====== Records to use ======

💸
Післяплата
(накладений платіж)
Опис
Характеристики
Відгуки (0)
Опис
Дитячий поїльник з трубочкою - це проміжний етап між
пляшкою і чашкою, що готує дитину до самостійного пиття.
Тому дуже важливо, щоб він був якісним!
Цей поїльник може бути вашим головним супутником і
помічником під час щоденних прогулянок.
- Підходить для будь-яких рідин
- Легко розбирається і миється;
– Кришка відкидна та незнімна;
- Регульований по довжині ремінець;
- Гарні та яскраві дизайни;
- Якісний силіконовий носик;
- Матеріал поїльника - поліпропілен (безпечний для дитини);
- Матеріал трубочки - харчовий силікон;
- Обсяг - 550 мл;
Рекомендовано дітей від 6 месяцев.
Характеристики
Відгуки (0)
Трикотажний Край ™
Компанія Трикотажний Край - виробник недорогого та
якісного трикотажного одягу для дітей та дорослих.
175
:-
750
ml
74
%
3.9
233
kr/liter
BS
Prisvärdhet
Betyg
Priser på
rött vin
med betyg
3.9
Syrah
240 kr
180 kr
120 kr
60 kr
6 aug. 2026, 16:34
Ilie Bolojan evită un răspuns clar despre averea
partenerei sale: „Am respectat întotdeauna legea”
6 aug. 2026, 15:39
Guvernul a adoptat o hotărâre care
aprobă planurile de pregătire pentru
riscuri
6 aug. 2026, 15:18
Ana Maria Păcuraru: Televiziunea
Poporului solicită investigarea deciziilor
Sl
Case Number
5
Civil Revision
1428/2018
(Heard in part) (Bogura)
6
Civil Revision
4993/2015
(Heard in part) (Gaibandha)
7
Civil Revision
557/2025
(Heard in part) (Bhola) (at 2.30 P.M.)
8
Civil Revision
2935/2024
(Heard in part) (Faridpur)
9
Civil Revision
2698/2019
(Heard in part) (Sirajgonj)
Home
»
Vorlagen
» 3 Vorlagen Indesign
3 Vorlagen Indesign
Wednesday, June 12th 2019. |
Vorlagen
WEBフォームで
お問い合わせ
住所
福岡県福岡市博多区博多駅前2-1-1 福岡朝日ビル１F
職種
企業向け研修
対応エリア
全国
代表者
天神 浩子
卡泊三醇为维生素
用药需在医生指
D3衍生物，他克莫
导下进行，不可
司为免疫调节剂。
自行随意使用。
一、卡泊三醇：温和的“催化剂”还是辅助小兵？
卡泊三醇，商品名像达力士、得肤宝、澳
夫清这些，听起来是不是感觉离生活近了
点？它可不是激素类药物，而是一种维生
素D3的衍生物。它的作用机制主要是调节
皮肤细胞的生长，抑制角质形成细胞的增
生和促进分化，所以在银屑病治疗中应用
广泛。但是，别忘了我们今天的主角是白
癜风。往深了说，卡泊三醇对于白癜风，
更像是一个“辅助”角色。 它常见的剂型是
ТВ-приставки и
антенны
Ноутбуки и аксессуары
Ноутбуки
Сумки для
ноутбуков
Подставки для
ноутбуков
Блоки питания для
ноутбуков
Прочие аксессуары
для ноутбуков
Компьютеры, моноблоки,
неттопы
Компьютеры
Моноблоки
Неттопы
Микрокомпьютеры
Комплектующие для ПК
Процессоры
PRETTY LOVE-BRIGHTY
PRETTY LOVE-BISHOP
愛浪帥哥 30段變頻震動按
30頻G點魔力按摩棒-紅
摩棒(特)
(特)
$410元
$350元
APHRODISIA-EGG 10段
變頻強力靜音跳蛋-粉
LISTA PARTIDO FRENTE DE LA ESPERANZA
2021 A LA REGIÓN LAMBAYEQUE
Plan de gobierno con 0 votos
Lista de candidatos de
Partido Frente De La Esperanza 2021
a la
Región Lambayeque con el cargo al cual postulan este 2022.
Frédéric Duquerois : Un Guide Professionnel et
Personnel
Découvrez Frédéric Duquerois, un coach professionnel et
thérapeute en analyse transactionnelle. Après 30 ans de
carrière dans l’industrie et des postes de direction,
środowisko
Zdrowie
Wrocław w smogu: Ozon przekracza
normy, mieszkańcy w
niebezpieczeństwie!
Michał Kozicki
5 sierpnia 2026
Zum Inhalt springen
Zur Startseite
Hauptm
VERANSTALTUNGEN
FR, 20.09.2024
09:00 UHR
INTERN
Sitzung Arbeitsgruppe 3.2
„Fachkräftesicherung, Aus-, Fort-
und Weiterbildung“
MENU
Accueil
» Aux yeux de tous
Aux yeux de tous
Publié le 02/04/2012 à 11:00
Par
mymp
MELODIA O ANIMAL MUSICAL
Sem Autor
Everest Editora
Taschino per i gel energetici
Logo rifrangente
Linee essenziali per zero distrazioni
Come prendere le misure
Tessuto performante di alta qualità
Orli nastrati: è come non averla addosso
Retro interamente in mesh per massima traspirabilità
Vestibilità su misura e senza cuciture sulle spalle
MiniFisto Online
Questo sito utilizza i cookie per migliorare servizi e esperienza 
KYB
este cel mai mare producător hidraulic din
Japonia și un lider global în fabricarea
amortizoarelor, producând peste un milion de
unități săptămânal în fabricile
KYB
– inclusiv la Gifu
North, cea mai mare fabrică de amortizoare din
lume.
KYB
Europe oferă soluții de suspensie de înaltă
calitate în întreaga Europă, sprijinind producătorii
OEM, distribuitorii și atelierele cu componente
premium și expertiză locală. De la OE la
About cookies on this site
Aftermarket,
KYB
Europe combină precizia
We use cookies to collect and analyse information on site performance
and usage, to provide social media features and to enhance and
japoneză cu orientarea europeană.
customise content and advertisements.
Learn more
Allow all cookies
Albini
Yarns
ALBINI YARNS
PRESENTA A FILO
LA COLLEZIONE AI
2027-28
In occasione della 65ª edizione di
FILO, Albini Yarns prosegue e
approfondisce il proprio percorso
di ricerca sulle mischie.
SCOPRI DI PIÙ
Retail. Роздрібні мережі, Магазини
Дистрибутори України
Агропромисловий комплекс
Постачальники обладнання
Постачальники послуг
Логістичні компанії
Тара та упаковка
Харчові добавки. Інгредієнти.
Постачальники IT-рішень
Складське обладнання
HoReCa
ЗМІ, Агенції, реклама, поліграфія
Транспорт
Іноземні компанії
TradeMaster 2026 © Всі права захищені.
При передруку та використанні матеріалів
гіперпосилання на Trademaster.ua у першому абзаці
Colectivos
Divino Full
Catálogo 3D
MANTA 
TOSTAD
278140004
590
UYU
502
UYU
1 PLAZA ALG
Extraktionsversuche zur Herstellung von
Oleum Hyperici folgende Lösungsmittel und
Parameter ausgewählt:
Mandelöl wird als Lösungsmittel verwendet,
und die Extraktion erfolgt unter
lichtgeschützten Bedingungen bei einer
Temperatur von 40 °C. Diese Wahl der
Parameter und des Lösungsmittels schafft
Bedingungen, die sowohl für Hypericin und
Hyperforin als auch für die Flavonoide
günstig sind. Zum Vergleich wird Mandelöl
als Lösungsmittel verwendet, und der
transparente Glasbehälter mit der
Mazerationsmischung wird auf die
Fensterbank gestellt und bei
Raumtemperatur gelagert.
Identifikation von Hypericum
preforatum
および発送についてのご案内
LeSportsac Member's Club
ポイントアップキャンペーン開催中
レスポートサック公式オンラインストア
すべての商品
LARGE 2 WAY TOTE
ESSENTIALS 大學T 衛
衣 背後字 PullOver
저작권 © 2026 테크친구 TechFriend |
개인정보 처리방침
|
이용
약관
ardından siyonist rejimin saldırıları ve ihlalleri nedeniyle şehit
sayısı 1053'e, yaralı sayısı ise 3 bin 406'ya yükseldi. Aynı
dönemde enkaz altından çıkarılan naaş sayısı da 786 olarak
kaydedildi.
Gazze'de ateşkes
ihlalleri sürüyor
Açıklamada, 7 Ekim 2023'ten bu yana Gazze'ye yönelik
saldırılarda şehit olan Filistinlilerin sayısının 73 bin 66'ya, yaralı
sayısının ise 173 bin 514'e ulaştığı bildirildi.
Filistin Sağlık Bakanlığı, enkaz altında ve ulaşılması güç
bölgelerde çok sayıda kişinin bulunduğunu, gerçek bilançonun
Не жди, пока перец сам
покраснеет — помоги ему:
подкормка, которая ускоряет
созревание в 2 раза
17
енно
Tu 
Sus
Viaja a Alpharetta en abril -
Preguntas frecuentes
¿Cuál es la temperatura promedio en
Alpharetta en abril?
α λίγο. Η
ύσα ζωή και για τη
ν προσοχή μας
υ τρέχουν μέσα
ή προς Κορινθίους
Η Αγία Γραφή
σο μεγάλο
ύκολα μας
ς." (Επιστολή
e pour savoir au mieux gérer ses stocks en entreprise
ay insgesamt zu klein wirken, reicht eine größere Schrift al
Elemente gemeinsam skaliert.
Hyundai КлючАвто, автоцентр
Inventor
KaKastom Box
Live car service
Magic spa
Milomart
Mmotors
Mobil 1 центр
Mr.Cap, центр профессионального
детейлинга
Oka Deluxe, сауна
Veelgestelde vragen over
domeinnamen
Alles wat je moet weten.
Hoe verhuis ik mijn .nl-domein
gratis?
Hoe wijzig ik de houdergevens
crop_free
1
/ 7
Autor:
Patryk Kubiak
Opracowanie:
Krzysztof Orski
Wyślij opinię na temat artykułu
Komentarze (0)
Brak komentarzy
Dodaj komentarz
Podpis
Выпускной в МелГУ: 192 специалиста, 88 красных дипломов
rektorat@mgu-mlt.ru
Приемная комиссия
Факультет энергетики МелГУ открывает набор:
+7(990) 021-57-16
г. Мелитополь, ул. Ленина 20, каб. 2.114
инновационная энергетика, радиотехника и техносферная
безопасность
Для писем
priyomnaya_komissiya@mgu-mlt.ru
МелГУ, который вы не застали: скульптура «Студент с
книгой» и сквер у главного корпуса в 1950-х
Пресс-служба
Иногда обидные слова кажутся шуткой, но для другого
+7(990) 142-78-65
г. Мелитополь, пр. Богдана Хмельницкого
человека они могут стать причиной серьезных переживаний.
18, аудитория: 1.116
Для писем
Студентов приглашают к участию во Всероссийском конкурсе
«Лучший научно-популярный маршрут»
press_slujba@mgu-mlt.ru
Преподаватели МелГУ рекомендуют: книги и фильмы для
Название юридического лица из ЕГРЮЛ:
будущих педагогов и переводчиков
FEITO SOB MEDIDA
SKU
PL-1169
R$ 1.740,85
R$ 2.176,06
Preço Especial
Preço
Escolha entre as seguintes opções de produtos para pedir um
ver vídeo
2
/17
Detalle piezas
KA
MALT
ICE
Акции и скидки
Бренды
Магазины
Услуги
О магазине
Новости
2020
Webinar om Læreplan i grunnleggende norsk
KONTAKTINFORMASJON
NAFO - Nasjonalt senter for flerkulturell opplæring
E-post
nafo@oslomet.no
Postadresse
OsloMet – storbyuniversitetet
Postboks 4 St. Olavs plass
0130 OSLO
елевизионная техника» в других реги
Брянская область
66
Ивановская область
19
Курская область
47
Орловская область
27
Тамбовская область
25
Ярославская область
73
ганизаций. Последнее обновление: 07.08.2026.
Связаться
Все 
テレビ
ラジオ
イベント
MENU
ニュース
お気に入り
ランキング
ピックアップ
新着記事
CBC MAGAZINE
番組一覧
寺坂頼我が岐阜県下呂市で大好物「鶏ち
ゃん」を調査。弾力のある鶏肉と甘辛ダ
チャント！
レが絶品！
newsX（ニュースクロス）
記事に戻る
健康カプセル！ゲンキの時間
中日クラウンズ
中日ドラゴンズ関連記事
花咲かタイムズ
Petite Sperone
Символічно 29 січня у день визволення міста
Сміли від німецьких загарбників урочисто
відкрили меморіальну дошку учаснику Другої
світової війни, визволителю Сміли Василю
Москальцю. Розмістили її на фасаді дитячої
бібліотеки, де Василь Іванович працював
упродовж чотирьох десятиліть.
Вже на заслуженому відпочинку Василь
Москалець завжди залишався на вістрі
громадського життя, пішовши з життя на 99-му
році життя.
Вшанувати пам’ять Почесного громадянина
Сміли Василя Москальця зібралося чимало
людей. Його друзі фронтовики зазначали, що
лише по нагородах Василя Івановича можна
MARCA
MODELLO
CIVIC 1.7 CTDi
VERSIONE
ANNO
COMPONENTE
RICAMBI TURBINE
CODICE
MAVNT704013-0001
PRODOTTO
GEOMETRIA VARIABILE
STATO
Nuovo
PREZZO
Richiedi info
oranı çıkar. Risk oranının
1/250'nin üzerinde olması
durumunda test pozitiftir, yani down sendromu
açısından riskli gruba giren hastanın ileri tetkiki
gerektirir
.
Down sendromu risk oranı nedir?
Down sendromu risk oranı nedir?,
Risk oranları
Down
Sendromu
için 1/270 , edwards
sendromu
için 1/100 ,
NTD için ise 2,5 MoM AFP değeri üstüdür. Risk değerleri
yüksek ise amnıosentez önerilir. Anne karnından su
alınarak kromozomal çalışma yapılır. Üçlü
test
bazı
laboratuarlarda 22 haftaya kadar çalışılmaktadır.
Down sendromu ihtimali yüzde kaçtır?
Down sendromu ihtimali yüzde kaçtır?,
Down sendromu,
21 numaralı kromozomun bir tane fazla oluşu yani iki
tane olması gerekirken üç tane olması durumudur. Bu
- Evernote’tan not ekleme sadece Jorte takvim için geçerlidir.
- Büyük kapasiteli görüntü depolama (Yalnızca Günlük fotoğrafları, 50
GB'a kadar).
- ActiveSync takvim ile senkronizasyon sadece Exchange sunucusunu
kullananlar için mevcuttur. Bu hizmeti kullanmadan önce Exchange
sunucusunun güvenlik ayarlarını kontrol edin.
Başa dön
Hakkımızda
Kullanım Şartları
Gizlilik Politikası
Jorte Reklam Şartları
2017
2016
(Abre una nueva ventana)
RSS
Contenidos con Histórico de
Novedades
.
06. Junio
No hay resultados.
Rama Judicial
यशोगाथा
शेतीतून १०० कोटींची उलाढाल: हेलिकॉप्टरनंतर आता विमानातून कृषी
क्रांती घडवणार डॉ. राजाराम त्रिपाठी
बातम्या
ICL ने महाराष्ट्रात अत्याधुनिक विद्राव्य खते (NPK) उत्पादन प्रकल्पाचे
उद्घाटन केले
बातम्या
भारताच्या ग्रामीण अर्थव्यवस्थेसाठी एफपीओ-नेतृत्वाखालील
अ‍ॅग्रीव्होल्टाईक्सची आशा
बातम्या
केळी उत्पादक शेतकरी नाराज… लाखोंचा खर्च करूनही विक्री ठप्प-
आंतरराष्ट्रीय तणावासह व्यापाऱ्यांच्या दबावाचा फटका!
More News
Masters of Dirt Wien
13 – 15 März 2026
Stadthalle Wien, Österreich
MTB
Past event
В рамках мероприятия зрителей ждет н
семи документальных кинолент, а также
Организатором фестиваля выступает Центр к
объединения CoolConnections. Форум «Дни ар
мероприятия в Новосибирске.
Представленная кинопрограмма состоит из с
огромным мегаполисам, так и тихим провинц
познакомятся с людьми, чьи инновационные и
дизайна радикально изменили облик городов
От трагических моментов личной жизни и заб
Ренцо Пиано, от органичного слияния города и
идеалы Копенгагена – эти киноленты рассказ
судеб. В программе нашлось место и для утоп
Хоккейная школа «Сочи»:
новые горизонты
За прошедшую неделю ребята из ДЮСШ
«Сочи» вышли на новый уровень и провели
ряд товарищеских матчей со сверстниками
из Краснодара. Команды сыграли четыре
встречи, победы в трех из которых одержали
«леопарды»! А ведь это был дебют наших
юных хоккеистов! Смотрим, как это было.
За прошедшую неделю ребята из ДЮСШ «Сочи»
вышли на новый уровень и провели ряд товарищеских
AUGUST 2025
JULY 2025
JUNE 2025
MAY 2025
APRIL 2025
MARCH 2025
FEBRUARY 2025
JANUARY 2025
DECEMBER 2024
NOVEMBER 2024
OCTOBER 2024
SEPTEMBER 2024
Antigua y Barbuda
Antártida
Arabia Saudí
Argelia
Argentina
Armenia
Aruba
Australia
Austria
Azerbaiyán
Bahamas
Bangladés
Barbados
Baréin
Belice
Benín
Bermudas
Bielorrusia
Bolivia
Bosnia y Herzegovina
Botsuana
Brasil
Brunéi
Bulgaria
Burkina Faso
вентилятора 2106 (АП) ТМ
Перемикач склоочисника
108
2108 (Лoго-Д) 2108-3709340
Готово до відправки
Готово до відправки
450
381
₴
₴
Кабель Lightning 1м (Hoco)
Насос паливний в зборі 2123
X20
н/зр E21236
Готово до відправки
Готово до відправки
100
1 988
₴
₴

======

**Goal of the exercise:** Return only the part of the records above that opens with the line containing "Japonia și un lider global în fabricarea" and closes with the line containing "1 PLAZA ALG", ends included.

**Finished exercise:**
Japonia și un lider global în fabricarea
amortizoarelor, producând peste un milion de
unități săptămânal în fabricile
KYB
– inclusiv la Gifu
North, cea mai mare fabrică de amortizoare din
lume.
KYB
Europe oferă soluții de suspensie de înaltă
calitate în întreaga Europă, sprijinind producătorii
OEM, distribuitorii și atelierele cu componente
premium și expertiză locală. De la OE la
About cookies on this site
Aftermarket,
KYB
Europe combină precizia
We use cookies to collect and analyse information on site performance
and usage, to provide social media features and to enhance and
japoneză cu orientarea europeană.
customise content and advertisements.
Learn more
Allow all cookies
Albini
Yarns
ALBINI YARNS
PRESENTA A FILO
LA COLLEZIONE AI
2027-28
In occasione della 65ª edizione di
FILO, Albini Yarns prosegue e
approfondisce il proprio percorso
di ricerca sulle mischie.
SCOPRI DI PIÙ
Retail. Роздрібні мережі, Магазини
Дистрибутори України
Агропромисловий комплекс
Постачальники обладнання
Постачальники послуг
Логістичні компанії
Тара та упаковка
Харчові добавки. Інгредієнти.
Постачальники IT-рішень
Складське обладнання
HoReCa
ЗМІ, Агенції, реклама, поліграфія
Транспорт
Іноземні компанії
TradeMaster 2026 © Всі права захищені.
При передруку та використанні матеріалів
гіперпосилання на Trademaster.ua у першому абзаці
Colectivos
Divino Full
Catálogo 3D
MANTA 
TOSTAD
278140004
590
UYU
502
UYU
1 PLAZA ALG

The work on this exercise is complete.